Das Umweltbundesamt (UBA) hat für alle 2018 angefallenen Dienstreisen und -fahrten Emissionsminderungsgutschriften in Höhe von rund 300.000 Tonnen Kohlendioxid erworben. Die Kosten für die Kompensation belaufen sich auf insgesamt 1,7 Millionen Euro. Durch den Einkauf der Emissionsminderungs-Gutschriften werden internationale Klimaschutzprojekte gefördert, teilte das Umweltbundesamt mit: „Diese helfen, CO2 an einer anderen Stelle einzusparen und in Ländern, in denen die erneuerbaren Energien noch ganz am Anfang stehen, Projekte anzuschieben.“ Zu den ausgewählten Projekten gehört die Produktion von Energie durch Biomasse, zum Beispiel in Haushalten in Nepal und Bangladesch. Aber auch moderne und effiziente Kochöfen in ländlichen Regionen Sambias und Äthiopien sind im Projektportfolio der Bundesregierung. Für die ausgesuchten Projekte gilt der Mechanismus für umweltverträgliche Entwicklung (engl. Clean Development Mechanism, kurz CDM).
Teil der Prüfung von Projekten im CDM ist insbesondere die Bestätigung der „Zusätzlichkeit“, das heißt, dass die Emissionsreduktionen nicht schon sowieso, also ohne das CDM-Projekt, erzielt worden wären. Das UBA prüft die Einhaltung weiterer Qualitätskriterien, um die Hochwertigkeit der Projekte zu gewährleisten. So sollten sie auch über Co-Benefits verfügen. Co-Benefits sind zum Beispiel der Ressourcenschutz, die Stärkung von Arbeitsplätzen vor Ort oder der Gesundheitsschutz.

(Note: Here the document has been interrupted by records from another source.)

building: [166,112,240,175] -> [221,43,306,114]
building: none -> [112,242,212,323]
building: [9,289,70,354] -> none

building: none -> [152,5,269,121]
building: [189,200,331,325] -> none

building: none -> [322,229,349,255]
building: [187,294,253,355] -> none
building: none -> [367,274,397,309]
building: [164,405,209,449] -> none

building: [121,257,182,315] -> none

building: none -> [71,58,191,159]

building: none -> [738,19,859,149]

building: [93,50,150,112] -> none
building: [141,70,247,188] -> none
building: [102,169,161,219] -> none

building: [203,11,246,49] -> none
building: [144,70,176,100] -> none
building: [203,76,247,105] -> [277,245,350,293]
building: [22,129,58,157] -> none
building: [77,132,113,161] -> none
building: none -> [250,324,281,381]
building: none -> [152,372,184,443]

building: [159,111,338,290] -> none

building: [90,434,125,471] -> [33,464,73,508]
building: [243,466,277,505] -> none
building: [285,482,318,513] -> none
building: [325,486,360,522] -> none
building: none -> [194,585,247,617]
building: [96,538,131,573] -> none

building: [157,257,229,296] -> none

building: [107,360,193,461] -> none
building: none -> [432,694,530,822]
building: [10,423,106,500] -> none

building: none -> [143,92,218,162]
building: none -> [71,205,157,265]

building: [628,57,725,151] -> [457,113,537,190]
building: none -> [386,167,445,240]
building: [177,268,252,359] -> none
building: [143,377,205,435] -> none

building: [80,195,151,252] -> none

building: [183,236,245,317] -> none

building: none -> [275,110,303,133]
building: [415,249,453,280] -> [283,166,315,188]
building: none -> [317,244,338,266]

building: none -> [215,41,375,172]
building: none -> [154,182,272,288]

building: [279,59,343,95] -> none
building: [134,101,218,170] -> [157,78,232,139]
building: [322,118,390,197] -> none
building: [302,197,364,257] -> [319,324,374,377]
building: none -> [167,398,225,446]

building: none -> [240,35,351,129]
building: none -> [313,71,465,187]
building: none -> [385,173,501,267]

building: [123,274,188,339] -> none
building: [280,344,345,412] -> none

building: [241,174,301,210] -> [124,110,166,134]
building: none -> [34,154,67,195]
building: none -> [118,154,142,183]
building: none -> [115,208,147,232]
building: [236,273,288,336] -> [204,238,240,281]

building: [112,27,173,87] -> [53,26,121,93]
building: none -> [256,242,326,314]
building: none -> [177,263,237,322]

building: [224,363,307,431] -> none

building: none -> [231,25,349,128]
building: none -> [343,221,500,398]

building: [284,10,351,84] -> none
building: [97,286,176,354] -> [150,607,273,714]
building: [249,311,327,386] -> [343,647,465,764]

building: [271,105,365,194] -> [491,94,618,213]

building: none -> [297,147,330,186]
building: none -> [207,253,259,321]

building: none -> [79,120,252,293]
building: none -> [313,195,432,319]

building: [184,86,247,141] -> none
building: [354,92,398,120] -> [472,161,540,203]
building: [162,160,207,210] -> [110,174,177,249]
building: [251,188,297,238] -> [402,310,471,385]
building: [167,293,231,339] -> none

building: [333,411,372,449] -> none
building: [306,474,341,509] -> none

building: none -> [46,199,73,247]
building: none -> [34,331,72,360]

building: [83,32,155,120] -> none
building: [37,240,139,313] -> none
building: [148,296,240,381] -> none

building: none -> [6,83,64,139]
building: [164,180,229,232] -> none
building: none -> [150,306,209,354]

„Mit der Kompensation wollen wir einen Mehrwert schaffen, der über den reinen Ausgleich von Treibhausgasemissionen hinausreicht. Die Qualitätskriterien beim Auswahlprozess orientieren sich an den Ansätzen des deutschen Klimaschutzplans 2050 und an den globalen Nachhaltigkeitszielen der Vereinten Nationen, den Sustainable Development Goals. Dazu zählen zum Beispiel die Förderung von Kochöfen in Sambia“, so UBA-Präsidentin Maria Krautzberger.